Image: Thousands of students and protesters descend on Bangkok's Rajamangala Stadium where the regime has been holding a 24/7, week-long rally in support of dictator Thaksin Shinawatra and his nepotist appointed proxy, Yingluck Shinawatra. Amongst their grievances is the unending noise and vitriol emanating from the stadium, preventing students and residents from any semblance of peace.
Reports are showing the regime rushing buses into the city with police escorts to bolster its outnumbered mobs, while pro-regime mob leaders have promised to use violence if protesters attempted to surround the stadium.
Already, pro-regime thugs, armed with clubs, have rushed out of the stadium to meet the students in the streets, leading to injuries and with Thaksin-aligned police (Thaksin being a former police lieutenant-colonel himself) closing off roads to the stadium to prevent protesters from mobilizing again, claiming dissenting residents, not the regime's mobs, were attempting to incite unrest. For the regime, it is essential to keep a mob on hand for when the government falls, as it plans to send them out into the streets as canon fodder for Western journalists to then claim "the people" are fighting to restore their "overthrown democracy."

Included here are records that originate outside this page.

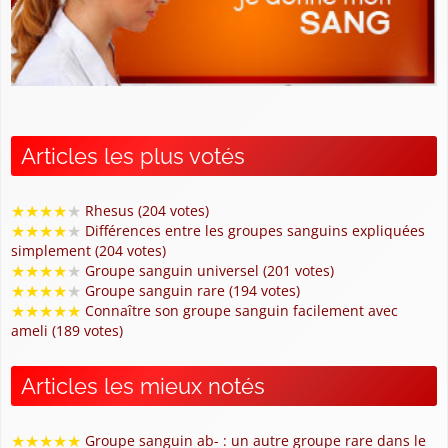
Articles les plus votés
★
★
★
★
★
Rhesus (204 votes)
★
★
★
★
★
Différences entre les groupes sanguins expliquées
simplement (204 votes)
★
★
★
★
★
Groupe sanguin universel (201 votes)
★
★
★
★
★
Groupe sanguin rare (194 votes)
★
★
★
★
★
Connaître son groupe sanguin facilement avec
ameli (189 votes)
Articles les mieux notés
★
★
★
★
★
Groupe sanguin ab- : un autre groupe rare dans le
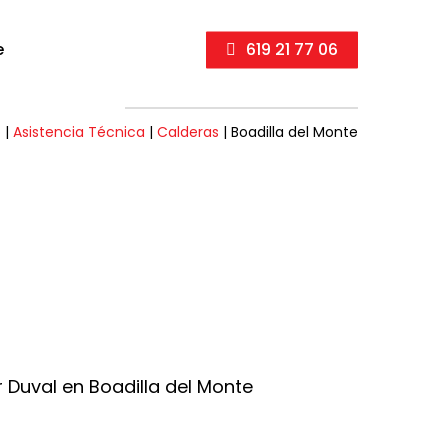
e
619 21 77 06
o
|
Asistencia Técnica
|
Calderas
|
Boadilla del Monte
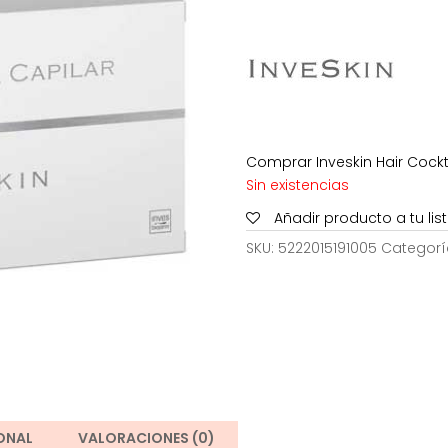
era:
42,60€.
Comprar Inveskin Hair Cockta
Sin existencias
Añadir producto a tu li
SKU:
5222015191005
Categorí
ONAL
VALORACIONES (0)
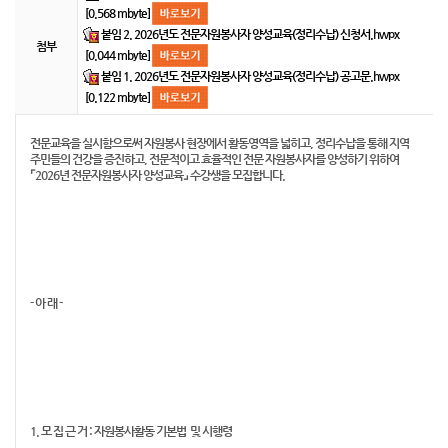
[0.568 mbyte]
붙임 2. 2026년도 전문자원봉사자 양성교육(정리수납) 신청서.hwpx
첨부
[0.044 mbyte]
붙임 1. 2026년도 전문자원봉사자 양성교육(정리수납) 공고문.hwpx
[0.122 mbyte]
전문교육을 실시함으로써 자원봉사 현장에서 활동영역을 넓히고, 정리수납을 통해 지역
주민들의 건강을 증진하고, 전문적이고 효율적인 전문 자원봉사자를 양성하기 위하여
⌜2026년 전문자원봉사자 양성교육⌟
수강생을 모집합니다.
- 아 래 -
1. 모 집 근 거 : 자원봉사활동 기본법 및 시행령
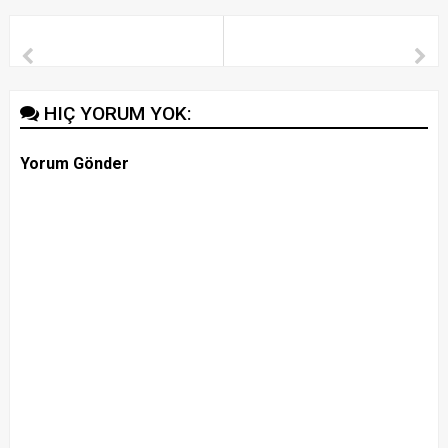
HIÇ YORUM YOK:
Yorum Gönder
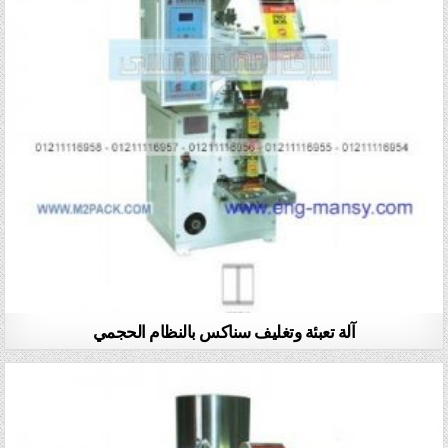
آلة تعبئة وتغليف سناكس بالنظام الحجمي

With regime buses coming to the city and pro-regime mob leaders pledging to "give their lives" to defend the regime, more clashes are all but guaranteed. The regime's refusal to step down in the face of unprecedented dissent has incrementally escalated tensions across the country. The regime has admitted, according to Bangkok's Nation in their article, "Govt ups ante in publicity battle with protesters," that (emphasis added):
"We have rejected several parties' demands for a House dissolution. The party's [Thaksin's Peua Thai Party] urgent strategy is to create fear among the public that the anti-government protests are violating the law," the source said.Clearly, leading pro-regime mobs against the swelling ranks of protesters aims to create the violence needed to claim the protests have overstepped their bounds, and allow police aligned with the regime to use excessive force in dispersing protesters.